Text excerpt:
# TK Chariots and building an army around them



## Sethis (Jun 4, 2009)

So with 8th maturing into a reasonable system over time I've decided to grab a small TK force.

The main thing I want is a huge block of Chariots led by a King - that isn't going to change (I'm aware of the weaknesses). Here are my questions:

- Is the Death mask actually good? I thought that a unit that relies on breaking an enemy quickly would love to minimise the effects of steadfast by removing the generals Ld and the reroll from the BSB, so I've given it to my King. This makes it much more likely that I will break something on the charge with Terror (Ld 6-8 instead of 7-10 w/ reroll), and with impact hits and +1A for Steeds and Crew, I'll hopefully sometimes kill enough to get rid of steadfast as well - if I can keep 3 ranks alive long enough to hit.

- How many Chariots would you run in a block? I'm thinking 8 + King at minimum, with 11 + King being better.

- What units would you take in support/flank guard? Horsemen are bad and infantry are slow, which would indicate Necropolis Knights, Necrosphinx, Carrion and Scorpions are the way to go? Is that right?

- The Priest problem. Initially in small games I'll have him by himself with the cloak of dunes hiding like hell behind the chariot block, but in larger games I should probably put him somewhere safer - maybe horsemen? How many Horsemen do you think is a decent meatshield?

- Are static things like Casket + Catapults workable in such an in-your-face army, or would they be left behind, isolated and easily destroyed? How about leaving a Scorpion bodyguard behind to deal with Machine-Hunter units?

- Any advice for Magic items? I'm starting at ~1200, this is what I have so far for a doubles tournament I am entering (I'm the hammer, he's the anvil):

Lord on Chariot with Great Weapon, Shield, Death Mask and Ironcurse Icon
299pts
Level 2 with Cloak of Dunes
155pts
11 Chariots with Command and Banner of +1 Movement
650pts
Scorpion
85pts

What could be added to bring it to the 1500pt and above level?

Any help is appreciated! Has anyone played/seen played an army similar to this concept?


----------



## TheKingElessar (Mar 31, 2009)

I can't help - but 'meatshield' is definitely NOT the right term...:grin:


----------



## Sethis (Jun 4, 2009)

Well in my mind I think of it as "Bone shield" from Diablo 2 - not so much individual Horsemen as just swirling blobs of white that slowly die off to stop the squishy squishy caster from being munched by hordes of angry Demonkin... :laugh:


----------



## olderplayer (Dec 11, 2009)

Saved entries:
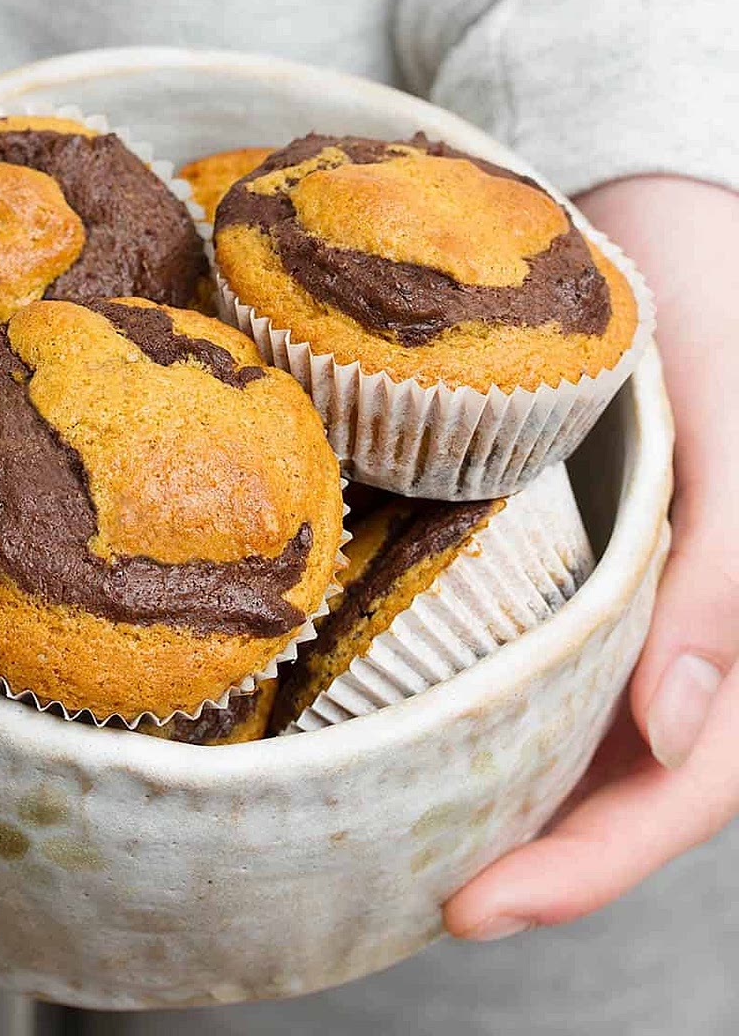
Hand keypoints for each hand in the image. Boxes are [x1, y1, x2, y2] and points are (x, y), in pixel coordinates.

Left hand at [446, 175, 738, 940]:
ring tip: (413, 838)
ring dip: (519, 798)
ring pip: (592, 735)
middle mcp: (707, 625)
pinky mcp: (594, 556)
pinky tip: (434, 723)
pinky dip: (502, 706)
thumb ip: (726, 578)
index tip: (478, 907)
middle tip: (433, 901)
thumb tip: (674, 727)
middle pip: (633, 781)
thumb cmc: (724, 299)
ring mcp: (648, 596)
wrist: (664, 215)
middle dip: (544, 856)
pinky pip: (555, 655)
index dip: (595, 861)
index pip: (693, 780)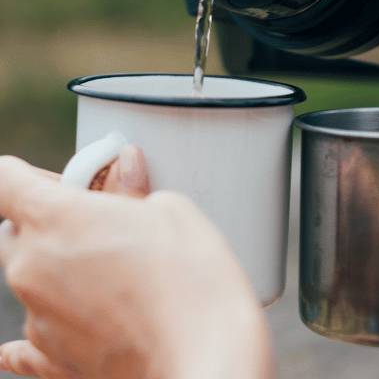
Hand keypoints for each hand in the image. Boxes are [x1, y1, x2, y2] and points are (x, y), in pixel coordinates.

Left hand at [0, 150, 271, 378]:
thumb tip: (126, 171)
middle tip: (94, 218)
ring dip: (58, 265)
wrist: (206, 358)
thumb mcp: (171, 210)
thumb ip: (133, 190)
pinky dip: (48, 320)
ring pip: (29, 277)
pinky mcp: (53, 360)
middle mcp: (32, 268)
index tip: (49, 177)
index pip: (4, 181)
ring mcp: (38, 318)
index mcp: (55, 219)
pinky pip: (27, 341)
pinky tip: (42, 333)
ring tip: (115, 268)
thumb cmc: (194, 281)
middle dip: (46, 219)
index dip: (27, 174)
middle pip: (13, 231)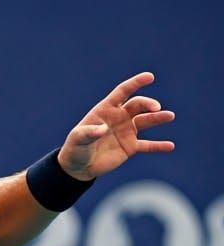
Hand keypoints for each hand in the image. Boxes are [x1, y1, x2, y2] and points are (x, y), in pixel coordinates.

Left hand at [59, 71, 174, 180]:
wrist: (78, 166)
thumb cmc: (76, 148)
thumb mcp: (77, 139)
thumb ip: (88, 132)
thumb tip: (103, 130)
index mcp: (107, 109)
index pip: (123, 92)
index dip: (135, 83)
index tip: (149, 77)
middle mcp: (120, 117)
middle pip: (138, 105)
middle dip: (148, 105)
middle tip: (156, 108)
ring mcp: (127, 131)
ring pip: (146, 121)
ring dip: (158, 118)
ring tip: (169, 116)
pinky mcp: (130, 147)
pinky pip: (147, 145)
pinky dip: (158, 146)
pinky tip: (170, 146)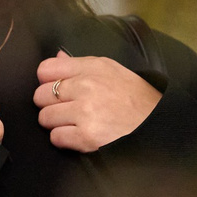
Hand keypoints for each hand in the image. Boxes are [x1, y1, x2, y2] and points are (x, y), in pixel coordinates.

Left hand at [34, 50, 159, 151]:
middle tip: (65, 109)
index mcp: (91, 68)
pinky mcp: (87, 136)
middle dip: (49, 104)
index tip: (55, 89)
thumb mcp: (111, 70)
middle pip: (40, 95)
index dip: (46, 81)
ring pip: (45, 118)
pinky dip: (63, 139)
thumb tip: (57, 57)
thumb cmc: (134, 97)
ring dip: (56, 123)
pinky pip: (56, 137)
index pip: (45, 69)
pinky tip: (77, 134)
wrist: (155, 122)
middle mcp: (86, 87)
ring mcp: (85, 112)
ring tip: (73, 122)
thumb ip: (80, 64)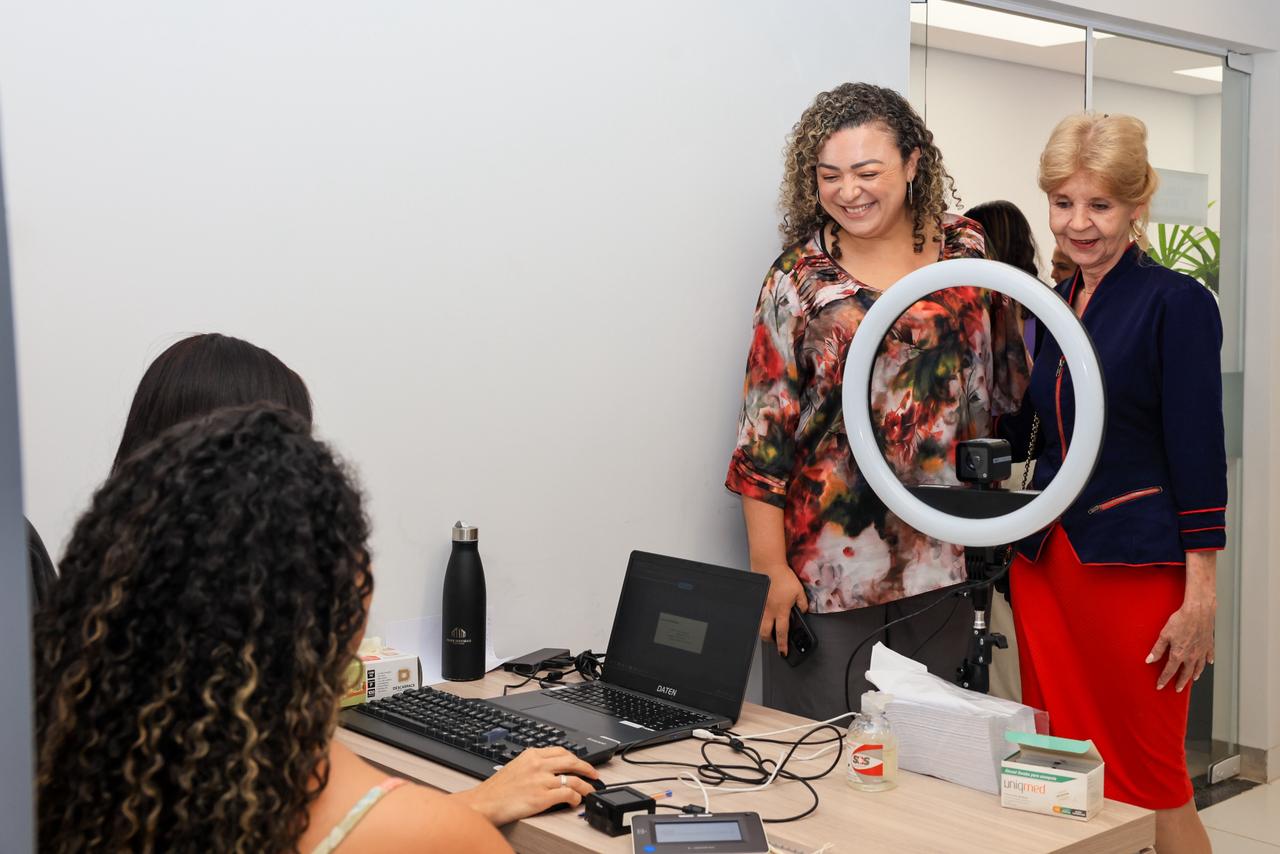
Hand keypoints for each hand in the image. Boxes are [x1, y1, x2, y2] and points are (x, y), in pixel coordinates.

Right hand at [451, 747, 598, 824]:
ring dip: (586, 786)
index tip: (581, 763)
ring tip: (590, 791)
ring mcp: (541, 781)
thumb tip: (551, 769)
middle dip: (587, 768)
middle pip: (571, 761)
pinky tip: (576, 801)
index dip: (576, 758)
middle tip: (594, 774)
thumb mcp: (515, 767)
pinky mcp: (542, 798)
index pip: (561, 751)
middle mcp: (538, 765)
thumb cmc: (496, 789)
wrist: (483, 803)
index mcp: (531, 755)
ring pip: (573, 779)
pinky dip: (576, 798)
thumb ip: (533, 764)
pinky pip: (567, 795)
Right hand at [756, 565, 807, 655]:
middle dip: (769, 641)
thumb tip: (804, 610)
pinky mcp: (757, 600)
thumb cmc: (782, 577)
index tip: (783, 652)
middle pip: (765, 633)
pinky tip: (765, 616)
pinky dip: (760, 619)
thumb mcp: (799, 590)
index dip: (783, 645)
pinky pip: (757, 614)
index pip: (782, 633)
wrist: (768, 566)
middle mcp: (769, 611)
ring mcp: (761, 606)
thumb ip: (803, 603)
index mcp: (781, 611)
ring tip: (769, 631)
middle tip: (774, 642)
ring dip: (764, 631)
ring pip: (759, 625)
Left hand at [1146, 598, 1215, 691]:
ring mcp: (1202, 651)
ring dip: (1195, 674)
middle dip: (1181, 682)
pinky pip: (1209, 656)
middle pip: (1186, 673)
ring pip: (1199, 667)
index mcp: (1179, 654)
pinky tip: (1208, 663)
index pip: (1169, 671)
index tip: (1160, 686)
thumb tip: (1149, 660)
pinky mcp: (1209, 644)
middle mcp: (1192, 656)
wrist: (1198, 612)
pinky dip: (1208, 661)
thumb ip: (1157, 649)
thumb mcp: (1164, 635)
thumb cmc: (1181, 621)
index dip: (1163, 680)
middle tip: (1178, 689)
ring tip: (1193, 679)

---

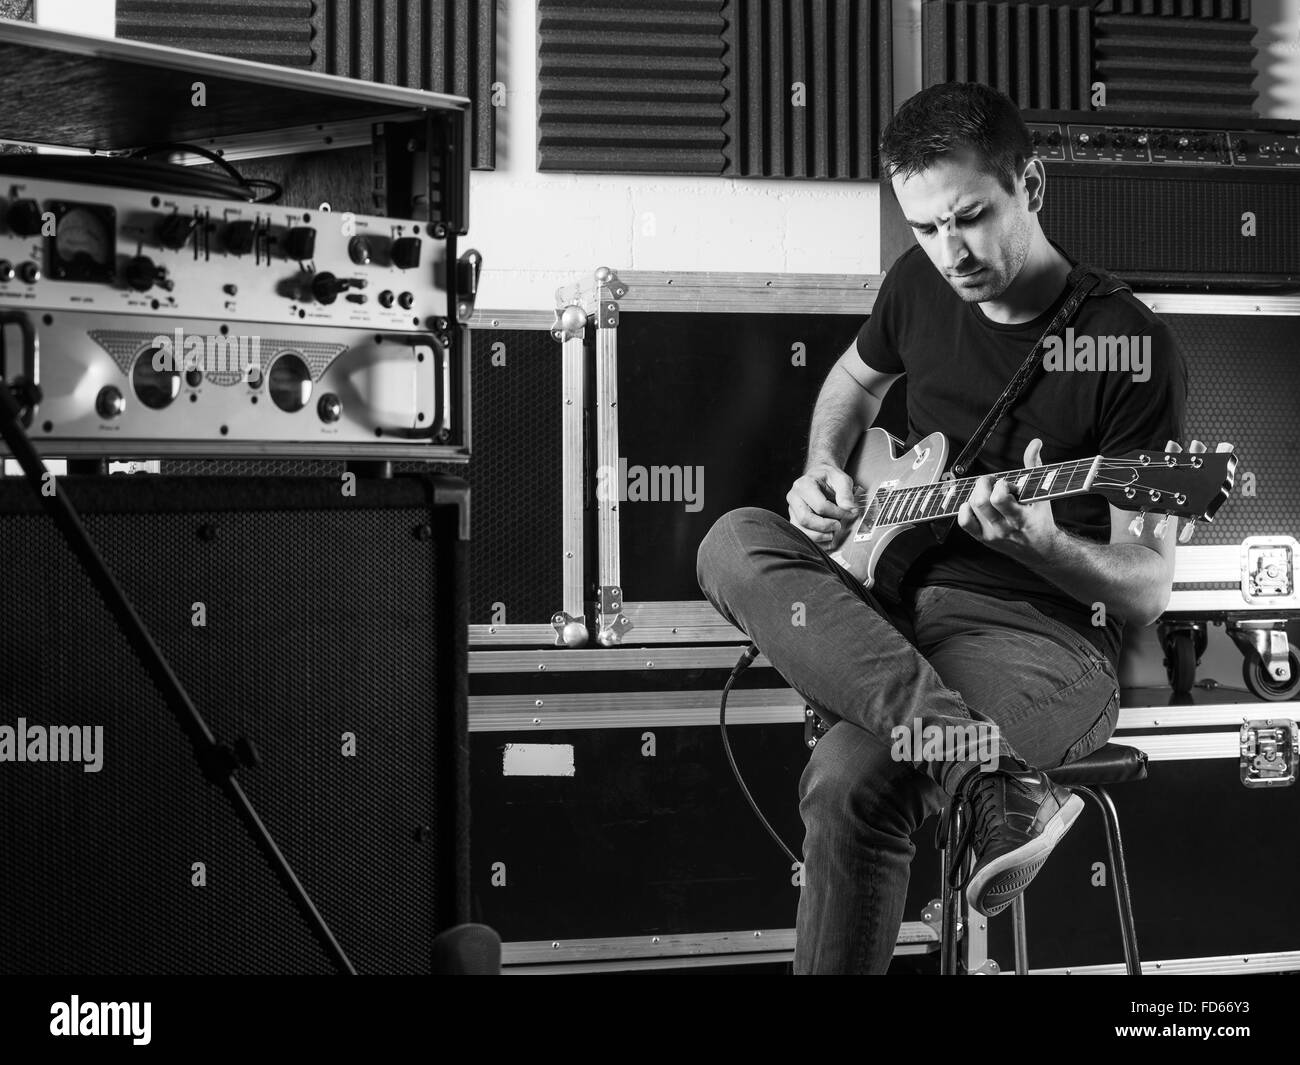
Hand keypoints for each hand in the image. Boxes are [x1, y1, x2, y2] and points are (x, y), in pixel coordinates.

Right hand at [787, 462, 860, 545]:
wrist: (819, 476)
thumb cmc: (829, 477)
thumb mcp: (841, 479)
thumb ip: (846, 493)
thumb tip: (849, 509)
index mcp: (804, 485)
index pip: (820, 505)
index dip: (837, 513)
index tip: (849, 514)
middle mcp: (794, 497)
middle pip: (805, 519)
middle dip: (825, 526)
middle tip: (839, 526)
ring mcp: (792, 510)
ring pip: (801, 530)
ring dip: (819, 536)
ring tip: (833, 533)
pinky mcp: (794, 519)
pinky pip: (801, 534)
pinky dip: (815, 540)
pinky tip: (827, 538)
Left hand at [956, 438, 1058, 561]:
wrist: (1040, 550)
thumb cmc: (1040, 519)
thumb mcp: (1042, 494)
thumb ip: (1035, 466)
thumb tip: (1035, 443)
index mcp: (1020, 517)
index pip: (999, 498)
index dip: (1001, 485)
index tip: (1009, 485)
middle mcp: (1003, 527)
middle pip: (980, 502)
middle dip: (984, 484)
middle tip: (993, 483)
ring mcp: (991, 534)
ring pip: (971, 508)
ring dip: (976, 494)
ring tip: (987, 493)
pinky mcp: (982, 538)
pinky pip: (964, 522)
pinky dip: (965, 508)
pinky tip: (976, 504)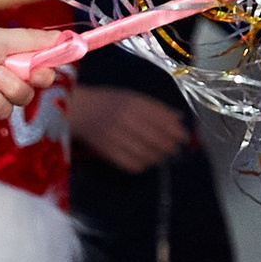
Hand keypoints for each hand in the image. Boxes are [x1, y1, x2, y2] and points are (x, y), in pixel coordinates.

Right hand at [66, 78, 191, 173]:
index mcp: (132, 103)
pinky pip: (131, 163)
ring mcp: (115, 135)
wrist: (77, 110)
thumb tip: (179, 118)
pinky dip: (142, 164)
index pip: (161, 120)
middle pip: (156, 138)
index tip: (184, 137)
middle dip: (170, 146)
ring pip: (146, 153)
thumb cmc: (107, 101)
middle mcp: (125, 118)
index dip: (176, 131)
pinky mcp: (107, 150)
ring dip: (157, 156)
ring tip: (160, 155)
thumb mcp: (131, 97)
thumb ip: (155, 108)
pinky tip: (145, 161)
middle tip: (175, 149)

Work request A: Revise the chariot army thread starting with "# TK Chariots" and going on through "small TK force.", changing "Chariots" to "War Chariots" each time it appears.
Work request B: Summarize the chariot army thread in three sentences.

Written solution A:
# TK War Chariots and building an army around them



## Sethis (Jun 4, 2009)

So with 8th maturing into a reasonable system over time I've decided to grab a small TK force.

Written solution B: A poster plans a small force built around a large block of Chariots led by a King and asks whether the Death Mask is good, how many Chariots to run in the block, and which units should serve as support or flank guard. The poster also asks how to keep the Priest safe, whether static pieces like the Casket and Catapults can work in such an aggressive army, and what could bring a roughly 1200-point doubles tournament list to 1500 points or more. A reply jokes that "meatshield" is not the right term, and the poster answers that the idea is like the "Bone shield" from Diablo 2.